## [ASSIGNMENT 1]
Recast the stretch of the records from the line containing "When updating the" through the end of the records as a Markdown table with two columns, Row for the row number and Line for the line itself, leaving out blank lines.

## [PASSAGE]
•••••

In the wake of the original Silk Road's closure, everything became a little turbulent for its users. First, they had to get used to not getting high-quality, peer-reviewed drugs delivered directly to their sofas. (Though presumably they didn't stop getting high, instead forced back to the "mystery mix" street dealers and surly ex-Balkan war criminals who have spent years filling cities with drugs at night.) Some users were pissed off that they'd lost all the Bitcoin wealth they'd amassed, or that paid-for orders would go undelivered, while small-time dealers freaked out about how they suddenly lacked the funds to pay off debts owed to drug sellers higher up the food chain.

Viable Silk Road replacements have been few and far between. Project Black Flag, one marketplace purportedly created to fill the void, appears to have been a scam. The site's owner recently closed up shop and made off with a load of Bitcoins without sending any product out to customers. Another alternative, Sheep, has been plagued with security worries, with many vendors deciding to hold off until a more stable site is launched.

•••••

## [ASSIGNMENT 2]
Continue the passage about the aftermath of the Silk Road closure from where it stops.

## [DATASET CONTENT]
•••••

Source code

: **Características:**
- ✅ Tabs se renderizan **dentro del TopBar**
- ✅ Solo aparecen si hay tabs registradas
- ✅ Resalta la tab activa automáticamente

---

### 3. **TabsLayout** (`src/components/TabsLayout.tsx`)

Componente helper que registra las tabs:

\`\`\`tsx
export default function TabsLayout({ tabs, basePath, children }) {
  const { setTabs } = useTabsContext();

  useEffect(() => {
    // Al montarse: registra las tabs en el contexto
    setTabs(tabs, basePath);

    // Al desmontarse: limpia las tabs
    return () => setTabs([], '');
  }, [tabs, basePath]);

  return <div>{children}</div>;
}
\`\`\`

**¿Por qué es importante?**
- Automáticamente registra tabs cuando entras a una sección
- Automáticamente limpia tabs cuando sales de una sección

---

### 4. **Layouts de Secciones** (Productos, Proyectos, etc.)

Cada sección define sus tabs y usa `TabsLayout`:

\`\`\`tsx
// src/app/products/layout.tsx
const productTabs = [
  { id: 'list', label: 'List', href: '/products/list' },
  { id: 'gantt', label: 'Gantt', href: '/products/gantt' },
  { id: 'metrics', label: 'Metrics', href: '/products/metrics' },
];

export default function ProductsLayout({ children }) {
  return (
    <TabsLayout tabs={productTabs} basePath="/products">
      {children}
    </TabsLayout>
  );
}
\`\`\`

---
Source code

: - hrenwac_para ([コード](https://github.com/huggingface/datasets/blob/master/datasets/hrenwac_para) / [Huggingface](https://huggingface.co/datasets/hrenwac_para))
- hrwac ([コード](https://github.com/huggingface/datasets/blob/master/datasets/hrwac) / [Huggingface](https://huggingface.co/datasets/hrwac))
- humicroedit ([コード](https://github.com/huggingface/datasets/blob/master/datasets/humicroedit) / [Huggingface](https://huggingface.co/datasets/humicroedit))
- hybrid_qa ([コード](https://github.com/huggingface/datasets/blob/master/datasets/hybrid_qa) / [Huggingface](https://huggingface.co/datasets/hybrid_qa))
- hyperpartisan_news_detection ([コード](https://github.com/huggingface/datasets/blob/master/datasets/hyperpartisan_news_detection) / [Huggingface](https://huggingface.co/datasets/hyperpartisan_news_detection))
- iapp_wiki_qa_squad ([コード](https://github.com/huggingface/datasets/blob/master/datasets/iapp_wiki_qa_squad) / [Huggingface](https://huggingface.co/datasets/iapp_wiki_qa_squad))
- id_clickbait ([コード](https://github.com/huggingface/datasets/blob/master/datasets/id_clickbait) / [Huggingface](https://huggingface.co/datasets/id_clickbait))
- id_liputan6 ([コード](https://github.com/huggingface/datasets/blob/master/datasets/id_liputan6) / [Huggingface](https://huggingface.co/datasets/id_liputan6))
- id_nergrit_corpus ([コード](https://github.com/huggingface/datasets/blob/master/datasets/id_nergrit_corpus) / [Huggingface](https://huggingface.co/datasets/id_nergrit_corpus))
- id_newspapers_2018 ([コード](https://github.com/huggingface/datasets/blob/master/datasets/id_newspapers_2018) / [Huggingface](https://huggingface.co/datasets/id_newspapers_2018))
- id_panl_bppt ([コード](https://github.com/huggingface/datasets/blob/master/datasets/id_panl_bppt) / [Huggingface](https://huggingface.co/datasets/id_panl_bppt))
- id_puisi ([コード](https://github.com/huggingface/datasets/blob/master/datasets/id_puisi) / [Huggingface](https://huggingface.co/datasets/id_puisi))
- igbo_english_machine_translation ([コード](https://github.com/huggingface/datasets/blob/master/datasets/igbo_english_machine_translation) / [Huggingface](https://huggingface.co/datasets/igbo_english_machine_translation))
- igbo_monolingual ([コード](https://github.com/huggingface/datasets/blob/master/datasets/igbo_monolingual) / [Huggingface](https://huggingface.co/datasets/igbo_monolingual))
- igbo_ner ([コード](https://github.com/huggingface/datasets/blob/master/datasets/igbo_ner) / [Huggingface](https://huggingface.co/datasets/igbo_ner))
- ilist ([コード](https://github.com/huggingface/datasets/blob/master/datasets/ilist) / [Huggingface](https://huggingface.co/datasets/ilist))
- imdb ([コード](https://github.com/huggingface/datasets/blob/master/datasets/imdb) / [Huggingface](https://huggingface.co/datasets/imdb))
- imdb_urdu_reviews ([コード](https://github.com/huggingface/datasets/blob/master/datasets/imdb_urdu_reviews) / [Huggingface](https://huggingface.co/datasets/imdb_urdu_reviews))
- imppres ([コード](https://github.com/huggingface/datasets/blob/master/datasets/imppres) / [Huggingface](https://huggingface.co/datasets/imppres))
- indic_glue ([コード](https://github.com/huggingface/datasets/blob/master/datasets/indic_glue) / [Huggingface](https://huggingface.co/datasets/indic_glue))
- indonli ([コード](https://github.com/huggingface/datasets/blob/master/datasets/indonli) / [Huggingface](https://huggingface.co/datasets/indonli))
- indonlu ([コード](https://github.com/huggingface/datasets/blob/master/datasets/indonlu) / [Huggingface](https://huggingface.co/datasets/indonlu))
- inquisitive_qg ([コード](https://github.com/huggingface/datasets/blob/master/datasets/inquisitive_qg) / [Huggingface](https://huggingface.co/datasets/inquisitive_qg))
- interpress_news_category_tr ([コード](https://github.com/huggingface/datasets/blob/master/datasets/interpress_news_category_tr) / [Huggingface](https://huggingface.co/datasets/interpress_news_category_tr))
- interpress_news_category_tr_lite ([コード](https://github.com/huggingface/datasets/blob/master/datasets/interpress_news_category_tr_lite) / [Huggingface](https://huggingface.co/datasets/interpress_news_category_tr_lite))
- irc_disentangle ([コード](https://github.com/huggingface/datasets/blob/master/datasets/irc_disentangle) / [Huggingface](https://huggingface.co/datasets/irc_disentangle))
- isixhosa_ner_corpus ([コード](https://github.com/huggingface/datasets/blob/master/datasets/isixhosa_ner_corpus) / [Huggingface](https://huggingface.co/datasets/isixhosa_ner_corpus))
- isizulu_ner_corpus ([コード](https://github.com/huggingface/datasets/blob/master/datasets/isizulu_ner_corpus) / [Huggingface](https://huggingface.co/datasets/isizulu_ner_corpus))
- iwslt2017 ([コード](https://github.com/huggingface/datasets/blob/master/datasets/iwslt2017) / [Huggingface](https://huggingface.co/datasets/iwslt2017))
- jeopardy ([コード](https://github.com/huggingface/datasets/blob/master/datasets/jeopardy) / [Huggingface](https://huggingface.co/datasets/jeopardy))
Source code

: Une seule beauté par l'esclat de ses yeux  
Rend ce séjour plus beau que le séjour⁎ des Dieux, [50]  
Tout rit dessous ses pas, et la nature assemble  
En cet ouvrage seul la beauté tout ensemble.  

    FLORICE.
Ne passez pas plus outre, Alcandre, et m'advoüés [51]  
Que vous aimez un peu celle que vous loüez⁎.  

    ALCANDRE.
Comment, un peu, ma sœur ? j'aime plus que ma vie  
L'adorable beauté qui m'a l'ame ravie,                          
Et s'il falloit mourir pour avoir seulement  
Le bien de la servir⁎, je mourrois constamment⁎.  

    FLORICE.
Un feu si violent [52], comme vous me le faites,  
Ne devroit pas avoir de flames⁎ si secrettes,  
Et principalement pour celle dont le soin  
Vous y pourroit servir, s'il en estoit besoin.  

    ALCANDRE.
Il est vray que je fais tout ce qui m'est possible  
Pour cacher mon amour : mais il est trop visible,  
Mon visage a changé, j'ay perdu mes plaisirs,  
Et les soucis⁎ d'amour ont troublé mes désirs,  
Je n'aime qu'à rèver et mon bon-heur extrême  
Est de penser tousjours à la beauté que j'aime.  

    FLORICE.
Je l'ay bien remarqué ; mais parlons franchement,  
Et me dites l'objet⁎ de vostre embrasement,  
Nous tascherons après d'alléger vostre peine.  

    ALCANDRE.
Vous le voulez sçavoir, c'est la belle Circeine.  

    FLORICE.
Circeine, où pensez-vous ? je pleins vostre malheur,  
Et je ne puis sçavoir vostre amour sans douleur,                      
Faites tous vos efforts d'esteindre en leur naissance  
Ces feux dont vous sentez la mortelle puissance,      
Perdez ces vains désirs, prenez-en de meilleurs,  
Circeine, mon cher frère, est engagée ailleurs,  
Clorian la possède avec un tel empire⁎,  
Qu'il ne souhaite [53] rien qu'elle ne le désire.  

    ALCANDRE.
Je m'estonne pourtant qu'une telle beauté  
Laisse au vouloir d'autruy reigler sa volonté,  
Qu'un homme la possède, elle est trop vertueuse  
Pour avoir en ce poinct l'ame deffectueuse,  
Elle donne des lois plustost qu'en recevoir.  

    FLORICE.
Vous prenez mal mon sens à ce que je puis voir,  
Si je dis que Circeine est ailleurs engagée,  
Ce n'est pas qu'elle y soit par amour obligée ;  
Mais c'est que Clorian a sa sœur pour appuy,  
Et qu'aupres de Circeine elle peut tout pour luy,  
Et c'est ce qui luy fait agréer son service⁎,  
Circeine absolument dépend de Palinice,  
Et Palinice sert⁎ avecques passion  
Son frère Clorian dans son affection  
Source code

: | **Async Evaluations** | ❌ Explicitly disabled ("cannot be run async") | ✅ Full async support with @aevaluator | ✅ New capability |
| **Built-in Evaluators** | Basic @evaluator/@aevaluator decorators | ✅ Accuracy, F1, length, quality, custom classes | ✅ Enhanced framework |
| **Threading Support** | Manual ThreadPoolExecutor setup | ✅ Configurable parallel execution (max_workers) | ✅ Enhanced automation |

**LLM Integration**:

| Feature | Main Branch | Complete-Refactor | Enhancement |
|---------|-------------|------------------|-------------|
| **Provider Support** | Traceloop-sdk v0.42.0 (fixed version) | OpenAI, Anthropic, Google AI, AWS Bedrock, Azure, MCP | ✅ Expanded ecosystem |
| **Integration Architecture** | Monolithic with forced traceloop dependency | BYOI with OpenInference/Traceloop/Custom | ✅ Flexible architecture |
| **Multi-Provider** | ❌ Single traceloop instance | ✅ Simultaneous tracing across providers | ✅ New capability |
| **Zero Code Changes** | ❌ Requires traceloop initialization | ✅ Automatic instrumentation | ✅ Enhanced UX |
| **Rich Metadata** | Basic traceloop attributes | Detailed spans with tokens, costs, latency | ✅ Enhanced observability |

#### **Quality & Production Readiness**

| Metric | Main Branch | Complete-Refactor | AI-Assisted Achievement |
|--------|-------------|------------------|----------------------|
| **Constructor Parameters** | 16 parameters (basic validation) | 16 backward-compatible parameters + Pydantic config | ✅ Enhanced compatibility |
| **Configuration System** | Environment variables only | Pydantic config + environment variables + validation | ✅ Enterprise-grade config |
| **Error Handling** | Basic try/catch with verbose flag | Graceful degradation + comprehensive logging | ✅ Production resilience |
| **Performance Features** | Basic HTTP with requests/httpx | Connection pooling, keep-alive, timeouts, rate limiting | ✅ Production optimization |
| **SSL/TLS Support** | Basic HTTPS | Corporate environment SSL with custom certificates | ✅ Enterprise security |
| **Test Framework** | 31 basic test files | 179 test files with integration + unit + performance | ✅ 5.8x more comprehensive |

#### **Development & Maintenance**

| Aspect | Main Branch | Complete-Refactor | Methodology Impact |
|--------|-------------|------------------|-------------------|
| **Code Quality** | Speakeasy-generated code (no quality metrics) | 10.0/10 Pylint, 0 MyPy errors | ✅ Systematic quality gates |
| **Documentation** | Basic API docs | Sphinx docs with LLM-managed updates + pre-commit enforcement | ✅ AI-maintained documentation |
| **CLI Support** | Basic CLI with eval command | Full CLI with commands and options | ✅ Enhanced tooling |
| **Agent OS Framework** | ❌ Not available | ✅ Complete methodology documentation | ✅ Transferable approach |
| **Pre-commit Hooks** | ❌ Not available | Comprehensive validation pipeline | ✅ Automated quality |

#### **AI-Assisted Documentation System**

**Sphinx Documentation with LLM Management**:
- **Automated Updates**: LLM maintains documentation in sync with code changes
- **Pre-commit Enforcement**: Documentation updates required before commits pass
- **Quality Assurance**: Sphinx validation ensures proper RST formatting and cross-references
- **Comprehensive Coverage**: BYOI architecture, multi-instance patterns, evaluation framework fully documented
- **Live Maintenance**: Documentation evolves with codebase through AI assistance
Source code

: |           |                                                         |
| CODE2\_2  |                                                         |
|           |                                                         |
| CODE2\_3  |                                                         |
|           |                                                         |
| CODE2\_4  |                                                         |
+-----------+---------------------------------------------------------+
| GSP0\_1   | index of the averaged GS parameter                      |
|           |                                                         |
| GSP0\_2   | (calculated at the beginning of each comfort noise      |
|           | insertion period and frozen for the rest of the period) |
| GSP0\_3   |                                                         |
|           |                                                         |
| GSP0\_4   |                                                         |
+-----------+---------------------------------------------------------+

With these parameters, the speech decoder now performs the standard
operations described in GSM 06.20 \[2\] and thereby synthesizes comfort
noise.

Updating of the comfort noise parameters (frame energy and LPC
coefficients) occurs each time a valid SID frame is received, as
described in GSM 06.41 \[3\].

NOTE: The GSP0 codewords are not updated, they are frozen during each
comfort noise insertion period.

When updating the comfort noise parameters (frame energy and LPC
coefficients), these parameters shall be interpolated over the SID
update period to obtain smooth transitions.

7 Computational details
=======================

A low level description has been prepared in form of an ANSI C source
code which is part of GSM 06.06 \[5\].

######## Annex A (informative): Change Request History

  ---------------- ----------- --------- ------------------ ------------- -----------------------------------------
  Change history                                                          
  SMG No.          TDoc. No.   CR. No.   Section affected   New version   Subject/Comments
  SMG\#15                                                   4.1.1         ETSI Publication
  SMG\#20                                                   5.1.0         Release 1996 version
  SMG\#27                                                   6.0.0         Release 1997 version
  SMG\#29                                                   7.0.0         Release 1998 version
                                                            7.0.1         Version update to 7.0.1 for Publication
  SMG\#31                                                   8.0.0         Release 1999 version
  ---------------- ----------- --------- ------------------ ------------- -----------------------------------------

•••••

## [EXPECTED ANSWER 1]
| Row | Line |
|---|---|
| 1 | When updating the comfort noise parameters (frame energy and LPC |
| 2 | coefficients), these parameters shall be interpolated over the SID |
| 3 | update period to obtain smooth transitions. |
| 4 | 7 Computational details |
| 5 | ======================= |
| 6 | A low level description has been prepared in form of an ANSI C source |
| 7 | code which is part of GSM 06.06 \[5\]. |
| 8 | ######## Annex A (informative): Change Request History |
| 9 |   ---------------- ----------- --------- ------------------ ------------- ----------------------------------------- |
| 10 |   Change history                                                           |
| 11 |   SMG No.          TDoc. No.   CR. No.   Section affected   New version   Subject/Comments |
| 12 |   SMG\#15                                                   4.1.1         ETSI Publication |
| 13 |   SMG\#20                                                   5.1.0         Release 1996 version |
| 14 |   SMG\#27                                                   6.0.0         Release 1997 version |
| 15 |   SMG\#29                                                   7.0.0         Release 1998 version |
| 16 |                                                             7.0.1         Version update to 7.0.1 for Publication |
| 17 |   SMG\#31                                                   8.0.0         Release 1999 version |
| 18 |   ---------------- ----------- --------- ------------------ ------------- ----------------------------------------- |

## [EXPECTED ANSWER 2]
The Sheep marketplace, one of the alternatives to Silk Road

Of those who did decide to continue selling their product—be it drugs, guns, assassinations, or tutorials on how to hack ATMs—the well-established site Black Market Reloaded seemed the obvious choice, and its popularity skyrocketed after Silk Road was closed down. However, it has since suffered a bunch of short-term shutdowns, with some seeing this as a signal that the site is on its way out. Mind you, at the time of writing the website boasts more than 6,000 listings for drugs and around 250 for weapons, which doesn't seem like the kind of thing you'd see on a marketplace on the verge of shutting down. 

Now, Silk Road is back and promises to provide the same level of reliable service it did before it was busted. The site's new leader—who's taken on the title of Dread Pirate Roberts (DPR), the name Ulbricht supposedly used while allegedly helming the site—was kind enough to grant me early access to Silk Road 2.0 ahead of its launch today. As far as I can see, the layout is very similar to the previous version's, allowing users to navigate through lists and subsections of a bunch of stuff you'd be unlikely to find anyone selling on the high street. Currently, the majority of listings are drugs and drug paraphernalia, but we can assume that other illegal products and services will be listed once the site is live and vendors know it can be trusted.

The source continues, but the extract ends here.